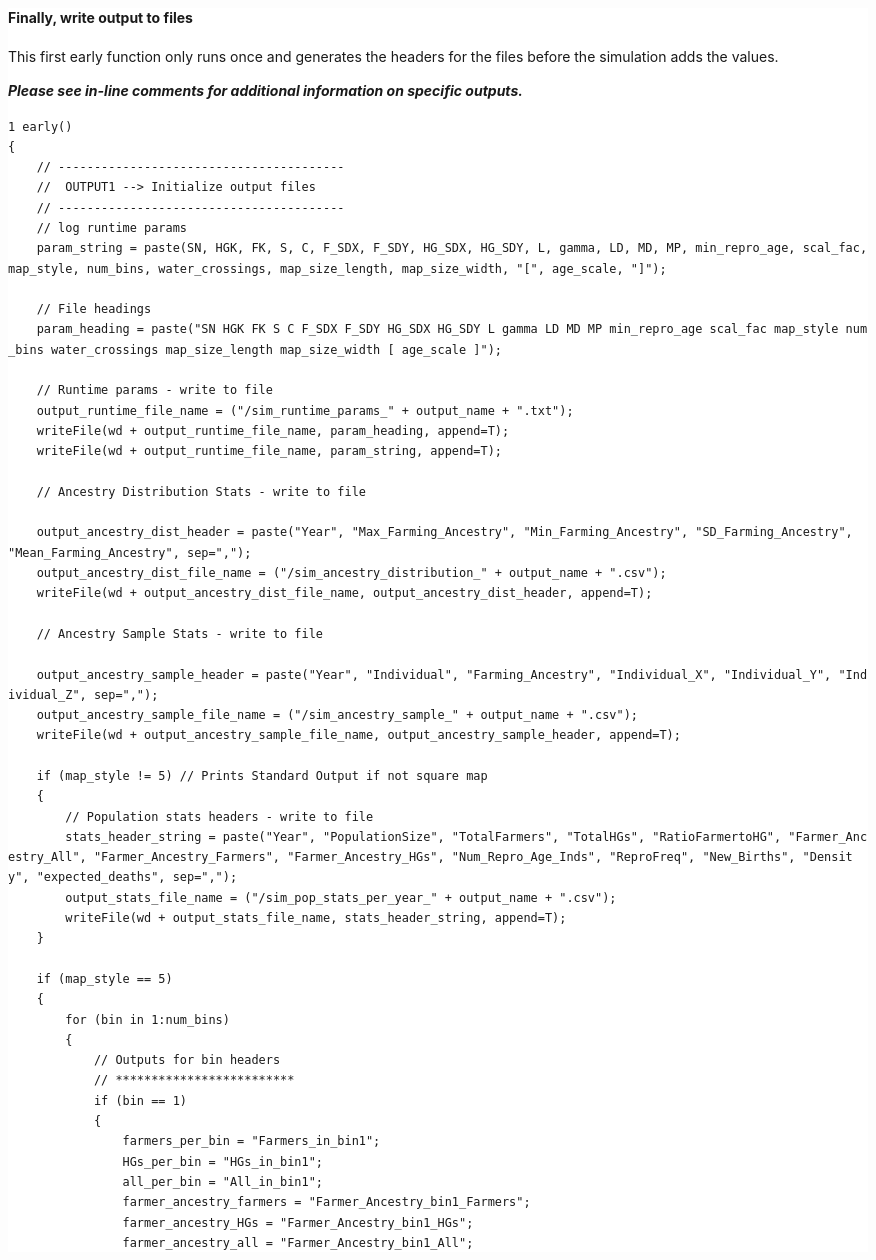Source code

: #### Finally, write output to files

This first early function only runs once and generates the headers for the files before the simulation adds the values.

***Please see in-line comments for additional information on specific outputs.***

```
1 early()
{
	// ----------------------------------------
	//  OUTPUT1 --> Initialize output files
	// ----------------------------------------
	// log runtime params
	param_string = paste(SN, HGK, FK, S, C, F_SDX, F_SDY, HG_SDX, HG_SDY, L, gamma, LD, MD, MP, min_repro_age, scal_fac, map_style, num_bins, water_crossings, map_size_length, map_size_width, "[", age_scale, "]");

	// File headings
	param_heading = paste("SN HGK FK S C F_SDX F_SDY HG_SDX HG_SDY L gamma LD MD MP min_repro_age scal_fac map_style num_bins water_crossings map_size_length map_size_width [ age_scale ]");

	// Runtime params - write to file
	output_runtime_file_name = ("/sim_runtime_params_" + output_name + ".txt");
	writeFile(wd + output_runtime_file_name, param_heading, append=T);
	writeFile(wd + output_runtime_file_name, param_string, append=T);

	// Ancestry Distribution Stats - write to file

	output_ancestry_dist_header = paste("Year", "Max_Farming_Ancestry", "Min_Farming_Ancestry", "SD_Farming_Ancestry", "Mean_Farming_Ancestry", sep=",");
	output_ancestry_dist_file_name = ("/sim_ancestry_distribution_" + output_name + ".csv");
	writeFile(wd + output_ancestry_dist_file_name, output_ancestry_dist_header, append=T);

	// Ancestry Sample Stats - write to file

	output_ancestry_sample_header = paste("Year", "Individual", "Farming_Ancestry", "Individual_X", "Individual_Y", "Individual_Z", sep=",");
	output_ancestry_sample_file_name = ("/sim_ancestry_sample_" + output_name + ".csv");
	writeFile(wd + output_ancestry_sample_file_name, output_ancestry_sample_header, append=T);

	if (map_style != 5) // Prints Standard Output if not square map
	{
		// Population stats headers - write to file
		stats_header_string = paste("Year", "PopulationSize", "TotalFarmers", "TotalHGs", "RatioFarmertoHG", "Farmer_Ancestry_All", "Farmer_Ancestry_Farmers", "Farmer_Ancestry_HGs", "Num_Repro_Age_Inds", "ReproFreq", "New_Births", "Density", "expected_deaths", sep=",");
		output_stats_file_name = ("/sim_pop_stats_per_year_" + output_name + ".csv");
		writeFile(wd + output_stats_file_name, stats_header_string, append=T);
	}

	if (map_style == 5)
	{
		for (bin in 1:num_bins)
		{
			// Outputs for bin headers
			// *************************
			if (bin == 1)
			{
				farmers_per_bin = "Farmers_in_bin1";
				HGs_per_bin = "HGs_in_bin1";
				all_per_bin = "All_in_bin1";
				farmer_ancestry_farmers = "Farmer_Ancestry_bin1_Farmers";
				farmer_ancestry_HGs = "Farmer_Ancestry_bin1_HGs";
				farmer_ancestry_all = "Farmer_Ancestry_bin1_All";
```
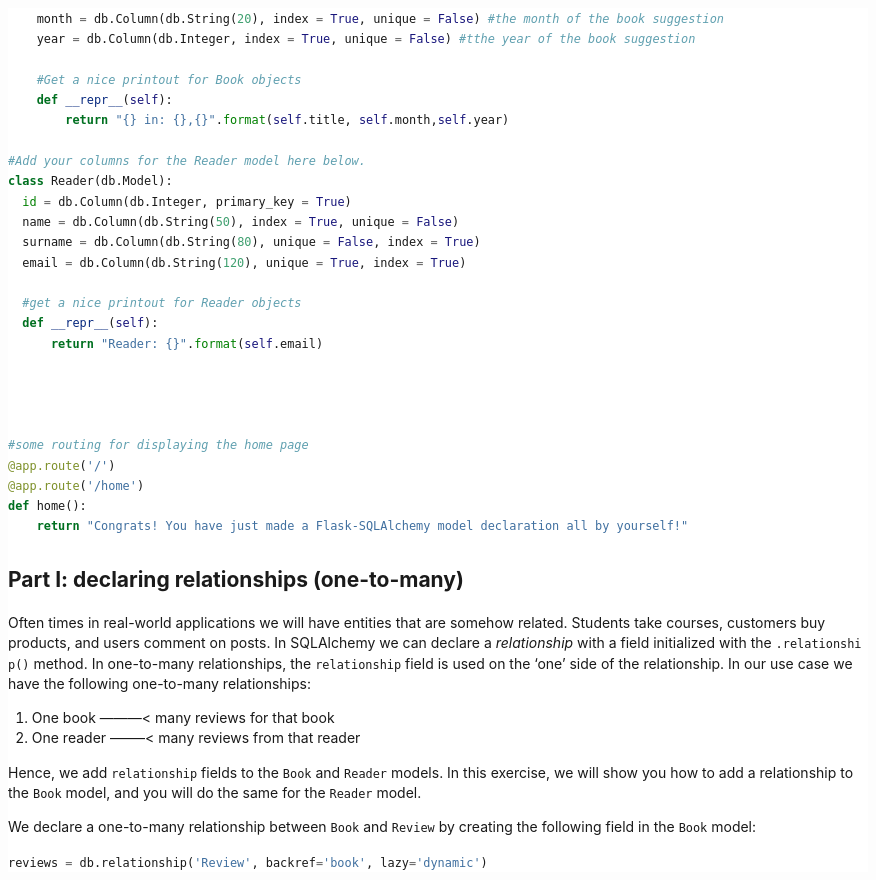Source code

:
 ``` python
    month = db.Column(db.String(20), index = True, unique = False) #the month of the book suggestion
    year = db.Column(db.Integer, index = True, unique = False) #tthe year of the book suggestion
    
    #Get a nice printout for Book objects
    def __repr__(self):
        return "{} in: {},{}".format(self.title, self.month,self.year)

#Add your columns for the Reader model here below.
class Reader(db.Model):
  id = db.Column(db.Integer, primary_key = True)
  name = db.Column(db.String(50), index = True, unique = False)
  surname = db.Column(db.String(80), unique = False, index = True)
  email = db.Column(db.String(120), unique = True, index = True)
  
  #get a nice printout for Reader objects
  def __repr__(self):
      return "Reader: {}".format(self.email)




#some routing for displaying the home page
@app.route('/')
@app.route('/home')
def home():
    return "Congrats! You have just made a Flask-SQLAlchemy model declaration all by yourself!"
```

## Part I: declaring relationships (one-to-many)

Often times in real-world applications we will have entities that are
somehow related. Students take courses, customers buy products, and
users comment on posts. In SQLAlchemy we can declare a *relationship*
with a field initialized with the `.relationship()` method. In
one-to-many relationships, the `relationship` field is used on the ‘one’
side of the relationship. In our use case we have the following
one-to-many relationships:

1.  One book ———\< many reviews for that book
2.  One reader ——–\< many reviews from that reader

Hence, we add `relationship` fields to the `Book` and `Reader` models.
In this exercise, we will show you how to add a relationship to the
`Book` model, and you will do the same for the `Reader` model.

We declare a one-to-many relationship between `Book` and `Review` by
creating the following field in the `Book` model:

``` python
reviews = db.relationship('Review', backref='book', lazy='dynamic')
```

Action item: What is needed is an exact repeat of the records, with every picture left out.

Task result:
Source code

: #### Finally, write output to files

This first early function only runs once and generates the headers for the files before the simulation adds the values.

***Please see in-line comments for additional information on specific outputs.***

```
1 early()
{
	// ----------------------------------------
	//  OUTPUT1 --> Initialize output files
	// ----------------------------------------
	// log runtime params
	param_string = paste(SN, HGK, FK, S, C, F_SDX, F_SDY, HG_SDX, HG_SDY, L, gamma, LD, MD, MP, min_repro_age, scal_fac, map_style, num_bins, water_crossings, map_size_length, map_size_width, "[", age_scale, "]");

	// File headings
	param_heading = paste("SN HGK FK S C F_SDX F_SDY HG_SDX HG_SDY L gamma LD MD MP min_repro_age scal_fac map_style num_bins water_crossings map_size_length map_size_width [ age_scale ]");

	// Runtime params - write to file
	output_runtime_file_name = ("/sim_runtime_params_" + output_name + ".txt");
	writeFile(wd + output_runtime_file_name, param_heading, append=T);
	writeFile(wd + output_runtime_file_name, param_string, append=T);

	// Ancestry Distribution Stats - write to file

	output_ancestry_dist_header = paste("Year", "Max_Farming_Ancestry", "Min_Farming_Ancestry", "SD_Farming_Ancestry", "Mean_Farming_Ancestry", sep=",");
	output_ancestry_dist_file_name = ("/sim_ancestry_distribution_" + output_name + ".csv");
	writeFile(wd + output_ancestry_dist_file_name, output_ancestry_dist_header, append=T);

	// Ancestry Sample Stats - write to file

	output_ancestry_sample_header = paste("Year", "Individual", "Farming_Ancestry", "Individual_X", "Individual_Y", "Individual_Z", sep=",");
	output_ancestry_sample_file_name = ("/sim_ancestry_sample_" + output_name + ".csv");
	writeFile(wd + output_ancestry_sample_file_name, output_ancestry_sample_header, append=T);

	if (map_style != 5) // Prints Standard Output if not square map
	{
		// Population stats headers - write to file
		stats_header_string = paste("Year", "PopulationSize", "TotalFarmers", "TotalHGs", "RatioFarmertoHG", "Farmer_Ancestry_All", "Farmer_Ancestry_Farmers", "Farmer_Ancestry_HGs", "Num_Repro_Age_Inds", "ReproFreq", "New_Births", "Density", "expected_deaths", sep=",");
		output_stats_file_name = ("/sim_pop_stats_per_year_" + output_name + ".csv");
		writeFile(wd + output_stats_file_name, stats_header_string, append=T);
	}

	if (map_style == 5)
	{
		for (bin in 1:num_bins)
		{
			// Outputs for bin headers
			// *************************
			if (bin == 1)
			{
				farmers_per_bin = "Farmers_in_bin1";
				HGs_per_bin = "HGs_in_bin1";
				all_per_bin = "All_in_bin1";
				farmer_ancestry_farmers = "Farmer_Ancestry_bin1_Farmers";
				farmer_ancestry_HGs = "Farmer_Ancestry_bin1_HGs";
				farmer_ancestry_all = "Farmer_Ancestry_bin1_All";
```
Source code

:
 ``` python
    month = db.Column(db.String(20), index = True, unique = False) #the month of the book suggestion
    year = db.Column(db.Integer, index = True, unique = False) #tthe year of the book suggestion
    
    #Get a nice printout for Book objects
    def __repr__(self):
        return "{} in: {},{}".format(self.title, self.month,self.year)

#Add your columns for the Reader model here below.
class Reader(db.Model):
  id = db.Column(db.Integer, primary_key = True)
  name = db.Column(db.String(50), index = True, unique = False)
  surname = db.Column(db.String(80), unique = False, index = True)
  email = db.Column(db.String(120), unique = True, index = True)
  
  #get a nice printout for Reader objects
  def __repr__(self):
      return "Reader: {}".format(self.email)




#some routing for displaying the home page
@app.route('/')
@app.route('/home')
def home():
    return "Congrats! You have just made a Flask-SQLAlchemy model declaration all by yourself!"
```

## Part I: declaring relationships (one-to-many)

Often times in real-world applications we will have entities that are
somehow related. Students take courses, customers buy products, and
users comment on posts. In SQLAlchemy we can declare a *relationship*
with a field initialized with the `.relationship()` method. In
one-to-many relationships, the `relationship` field is used on the ‘one’
side of the relationship. In our use case we have the following
one-to-many relationships:

1.  One book ———\< many reviews for that book
2.  One reader ——–\< many reviews from that reader

Hence, we add `relationship` fields to the `Book` and `Reader` models.
In this exercise, we will show you how to add a relationship to the
`Book` model, and you will do the same for the `Reader` model.

We declare a one-to-many relationship between `Book` and `Review` by
creating the following field in the `Book` model:

``` python
reviews = db.relationship('Review', backref='book', lazy='dynamic')
```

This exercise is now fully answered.